What this means, in practical terms, is CIOs have to be as much a business process managers as a technology managers. IT effects virtually every aspect of company operations today. Because of this, understanding where technology can improve a business process, streamline operations and consolidate functionality and resources across business units, or get new customers, for example, is vital.
And, in order to understand this, today's CIOs have to know where the company gets its parts and pieces, and how those things are processed into a product or service someone will buy.
"The CIO must have command of what are the basic business processes and how they map to IT," said Allan Frank, a senior Hackett Group fellow and president and CIO of AnswerThink, Hackett's parent company. "The CIO really has to take a leadership position around helping the organization optimize its business processes; leveraging technology and being both champion, visionary and a leader but that requires good alignment between the CIO and rest of the business"
This is not to say good CIOs can tell you exactly how a payment is processed and through what banks it goes and a bad CIO can't. But a good CIO should be able to tell you how many different types of payments are accepted by the company and how those payments are taken in, and, at a very high level, processed.
Or, on the supply side, an effective CIO knows his or her business well enough to know some shipments come from China via ship and are held in customs while others come from domestic suppliers and experience no such delays.
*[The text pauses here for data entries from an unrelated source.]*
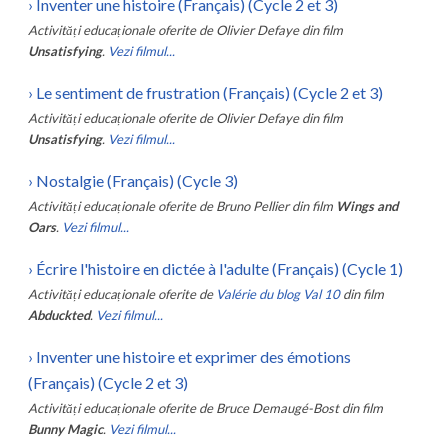
›
Inventer une histoire (Français) (Cycle 2 et 3)
Activități educaționale oferite de
Olivier Defaye
din film
Unsatisfying
.
Vezi filmul...
›
Le sentiment de frustration (Français) (Cycle 2 et 3)
Activități educaționale oferite de
Olivier Defaye
din film
Unsatisfying
.
Vezi filmul...
›
Nostalgie (Français) (Cycle 3)
Activități educaționale oferite de
Bruno Pellier
din film
Wings and
Oars
.
Vezi filmul...
›
Écrire l'histoire en dictée à l'adulte (Français) (Cycle 1)
Activități educaționale oferite de
Valérie du blog Val 10
din film
Abduckted
.
Vezi filmul...
›
Inventer une histoire et exprimer des émotions
(Français) (Cycle 2 et 3)
Activități educaționale oferite de
Bruce Demaugé-Bost
din film
Bunny Magic
.
Vezi filmul...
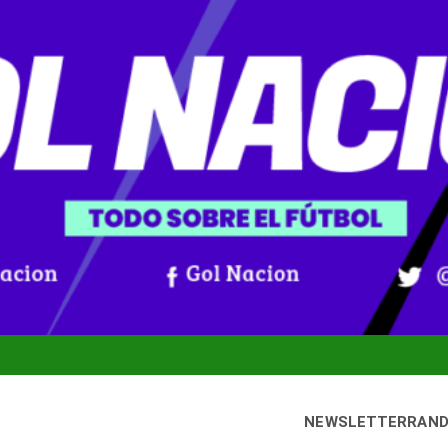
NEWSLETTER
RAN
bado, 8 agosto, 2026
Gol Nación
oticias De Fútbol Colombiano, Mundial 2026 Y Fútbol Internacio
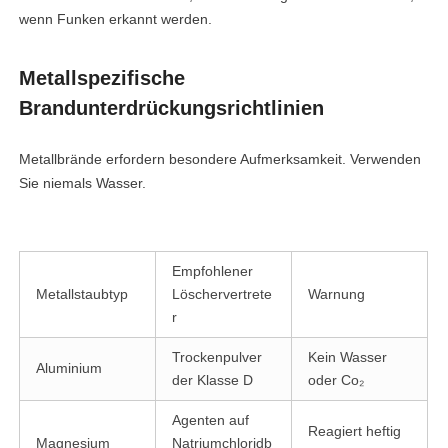
wenn Funken erkannt werden.
facebook
Metallspezifische
twitter
Brandunterdrückungsrichtlinien
Metallbrände erfordern besondere Aufmerksamkeit. Verwenden
Sie niemals Wasser.
Empfohlener
Metallstaubtyp
Löschervertrete
Warnung
r
Trockenpulver
Kein Wasser
Aluminium
der Klasse D
oder Co₂
Agenten auf
Reagiert heftig
Magnesium
Natriumchloridb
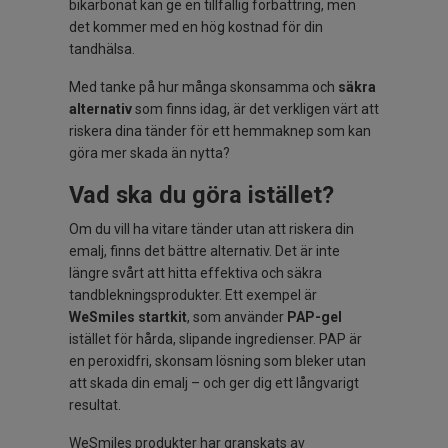
bikarbonat kan ge en tillfällig förbättring, men
det kommer med en hög kostnad för din
tandhälsa.
Med tanke på hur många skonsamma och
säkra
alternativ
som finns idag, är det verkligen värt att
riskera dina tänder för ett hemmaknep som kan
göra mer skada än nytta?
Vad ska du göra istället?
Om du vill ha vitare tänder utan att riskera din
emalj, finns det bättre alternativ. Det är inte
längre svårt att hitta effektiva och säkra
tandblekningsprodukter. Ett exempel är
WeSmiles startkit
, som använder
PAP-gel
istället för hårda, slipande ingredienser. PAP är
en peroxidfri, skonsam lösning som bleker utan
att skada din emalj – och ger dig ett långvarigt
resultat.
WeSmiles produkter har granskats av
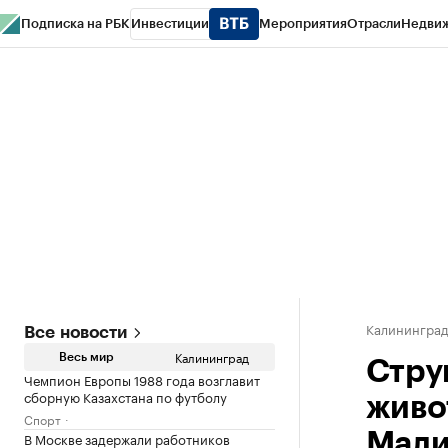
Подписка на РБК
Инвестиции
Мероприятия
Отрасли
Недви
РБК Life
Тренды
Визионеры
Национальные проекты
Город
Стиль
Кр
Спецпроекты СПб
Конференции СПб
Спецпроекты
Проверка конт
Калинингра
Все новости
Калининград
Весь мир
Стру
Чемпион Европы 1988 года возглавит
сборную Казахстана по футболу
живо
Спорт
В Москве задержали работников
Мали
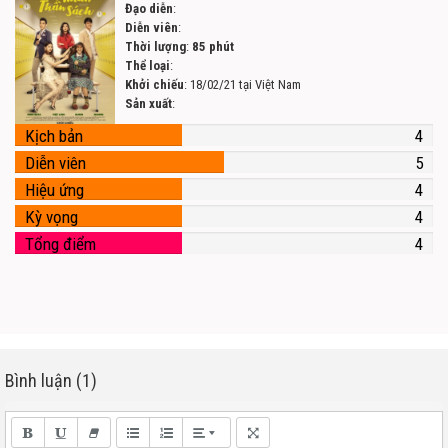
Đạo diễn
:
Diễn viên
:
Thời lượng
:
85 phút
Thể loại
:
Khởi chiếu
: 18/02/21 tại Việt Nam
Sản xuất
:
Kịch bản
4
Diễn viên
5
Hiệu ứng
4
Kỳ vọng
4
Tổng điểm
4
Bình luận (1)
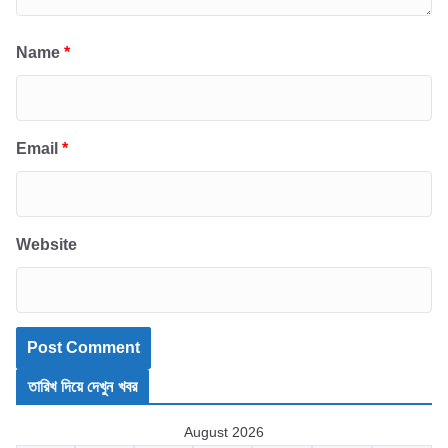
Name
*
Email
*
Website
তারিখ দিয়ে দেখুন খবর
August 2026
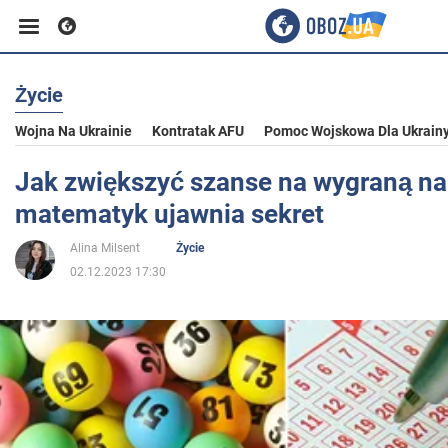
Życie
Biznes
Wojna Na Ukrainie
Kontratak AFU
Pomoc Wojskowa Dla Ukrain
Sport
Jak zwiększyć szanse na wygraną na l
matematyk ujawnia sekret
Rozrywka
Alina Milsent
Życie
02.12.2023 17:30
Życie
Polityka
Społeczeństwo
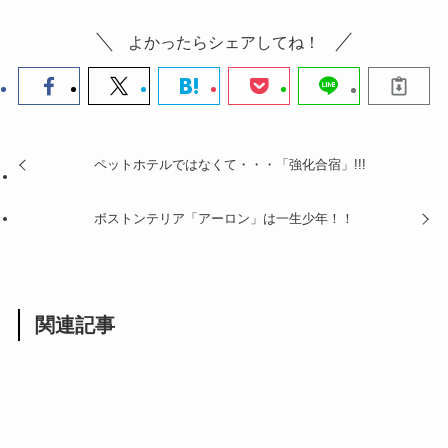
よかったらシェアしてね！
ペットホテルではなくて・・・「強化合宿」!!!
ボストンテリア「アーロン」は一生少年！！
関連記事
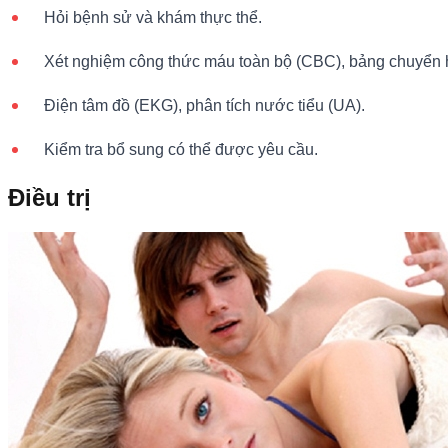
Hỏi bệnh sử và khám thực thể.
Xét nghiệm công thức máu toàn bộ (CBC), bảng chuyển hó
Điện tâm đồ (EKG), phân tích nước tiểu (UA).
Kiểm tra bổ sung có thể được yêu cầu.
Điều trị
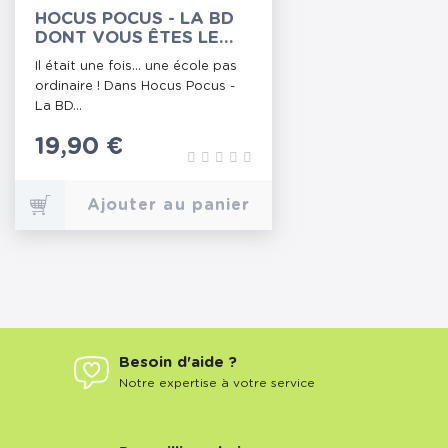
HOCUS POCUS - LA BD
DONT VOUS ÊTES LE
HÉROS - EPREUVE DES
Il était une fois... une école pas
FABULINS
ordinaire ! Dans Hocus Pocus -
La BD...
Prix
19,90 €
Ajouter au panier
Besoin d'aide ?
Notre expertise à votre service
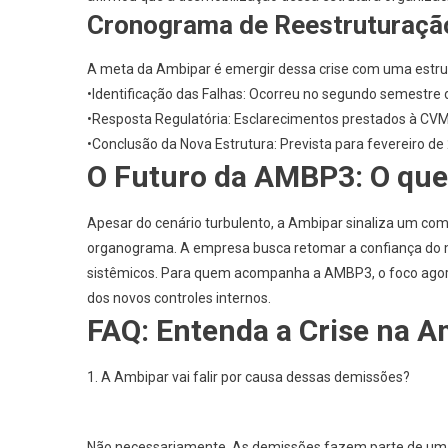
Cronograma de Reestruturaçã
A meta da Ambipar é emergir dessa crise com uma estrutur
•
Identificação das Falhas:
Ocorreu no segundo semestre 
•
Resposta Regulatória:
Esclarecimentos prestados à CV
•
Conclusão da Nova Estrutura:
Prevista para
fevereiro de
O Futuro da AMBP3: O que 
Apesar do cenário turbulento, a Ambipar sinaliza um co
organograma. A empresa busca retomar a confiança do 
sistêmicos. Para quem acompanha a
AMBP3
, o foco ag
dos novos controles internos.
FAQ: Entenda a Crise na A
1. A Ambipar vai falir por causa dessas demissões?
Não necessariamente. As demissões fazem parte de um pl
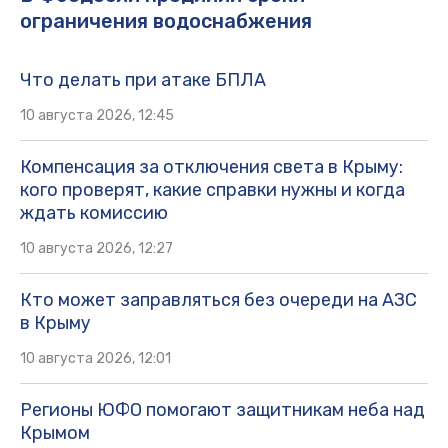
ограничения водоснабжения
Что делать при атаке БПЛА
10 августа 2026, 12:45
Компенсация за отключения света в Крыму:
кого проверят, какие справки нужны и когда
ждать комиссию
10 августа 2026, 12:27
Кто может заправляться без очереди на АЗС
в Крыму
10 августа 2026, 12:01
Регионы ЮФО помогают защитникам неба над
Крымом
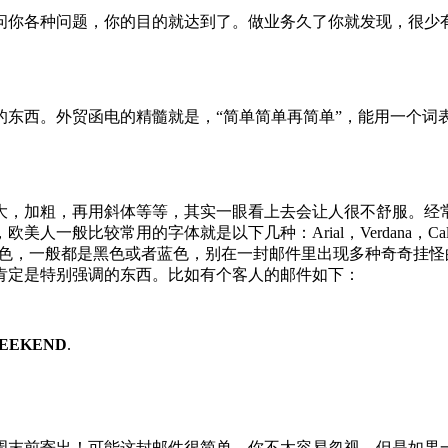
问你各种问题，你的目的就达到了。做业务久了你就发现，很少
的东西。外贸函电的精髓就是，“简单简单再简单”，能用一个词
，加粗，再用斜体等等，其实一眼看上去会让人很不舒服。经常跟
较常用的字体就是以下几种：Arial，Verdana，Calibri，T
至于颜色，一般都是黑色或者蓝色，别在一封邮件里出现多种奇奇挂
肯定是特别强调的东西。比如有个客人的邮件如下：
WEEKEND
.
周末前寄出！可能这封邮件很简单，你不太容易忽视，但是如果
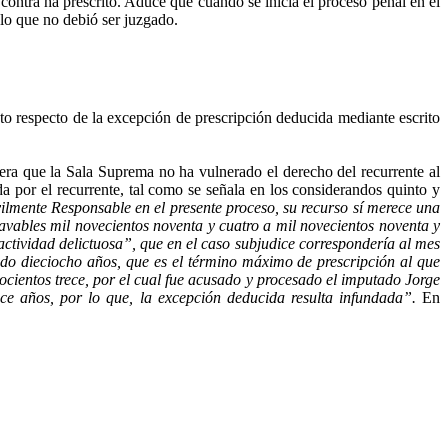
 contra ha prescrito. Aduce que cuando se inicia el proceso penal en el
 lo que no debió ser juzgado.
to respecto de la excepción de prescripción deducida mediante escrito
era que la Sala Suprema no ha vulnerado el derecho del recurrente al
a por el recurrente, tal como se señala en los considerandos quinto y
vilmente Responsable en el presente proceso, su recurso sí merece una
vables mil novecientos noventa y cuatro a mil novecientos noventa y
 actividad delictuosa”, que en el caso
subjudice
correspondería al mes
do dieciocho años, que es el término máximo de prescripción al que
hocientos trece, por el cual fue acusado y procesado el imputado Jorge
ce años, por lo que, la excepción deducida resulta infundada”.
En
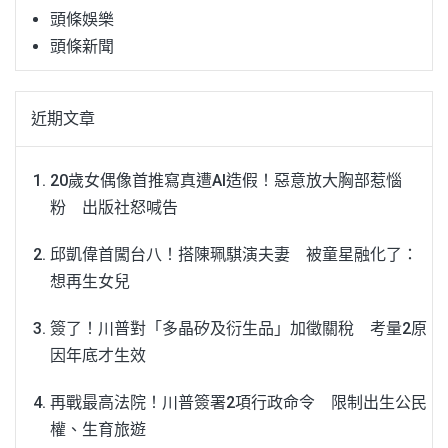
頭條娛樂
頭條新聞
近期文章
20歲女偶像首推寫真遭AI造假！惡意放大胸部惹惱
粉 出版社怒喊告
邱凱偉首闖台八！搭陳珮騏演夫妻 被童星融化了：
想再生女兒
簽了！川普對「多晶矽及衍生品」加徵關稅 考量2原
因年底才生效
再戰最高法院！川普簽署2項行政命令 限制出生公民
權、生育旅遊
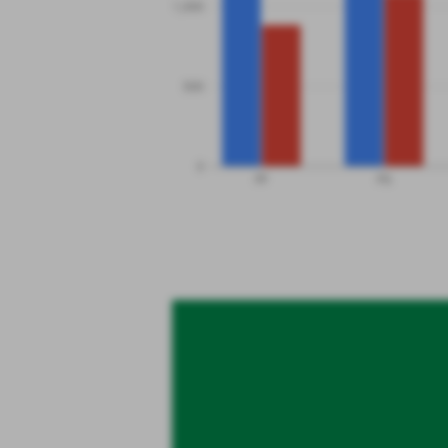
1,000
500
0
PF
PS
"When you talk to the service manager you need to understand that of course he has more knowledge than you have," said Jan Dressel, America's CIO for Siemens, "but, nevertheless, it is important that you can speak to him and understand exactly what he is saying."
Yet, adds Dressel, as a group, IT must have the capability on staff or close-at-hand to comprehend and obtain transaction-level detail and visibility into the business processes it is effecting or trying to effect. Otherwise, you may do more harm than good.
The important question for Craig Lawton, vice president and leader of the America's IT practice for Boston Consulting, is does "the CIO and his or her leadership team have the level of process understanding that they, as a team, can be business partners and advisors to the key business units?
The CIO has to have a enough of the level of understanding that they can sit with the CEO and the CEO's direct reports and understand where technology can create efficiency, where technology could maybe change the rules in how they're going to market, where technology has the ability to generate incremental revenue. So, the CIO needs to know enough about those businesses and their processes, at the very highest level, that he or she knows where to push this and where insert that and have somebody standing behind them that has enough depth of understanding of that that they can go and take that concept and work with the supply chain person, or whatever it is, to drive that concept down" into the business unit itself.
As technology once again take center stage in the battle for more business or more efficient operations, depending on where your company is focused at the moment, the CIO will be thrust into the limelight as never before. Therefore, understanding how your company functions will become more and more a necessity, rather than a luxury, and may well spell the difference between success and failure.
"They understand how the business works and how the business is using technology in those processes today," said Lawton. "Not, 'Which standards are we using to do that?', that could be their chief technology or infrastructure person, but that were using technology and generally this technology. That's what you would expect a really good CIO to be able to articulate and do."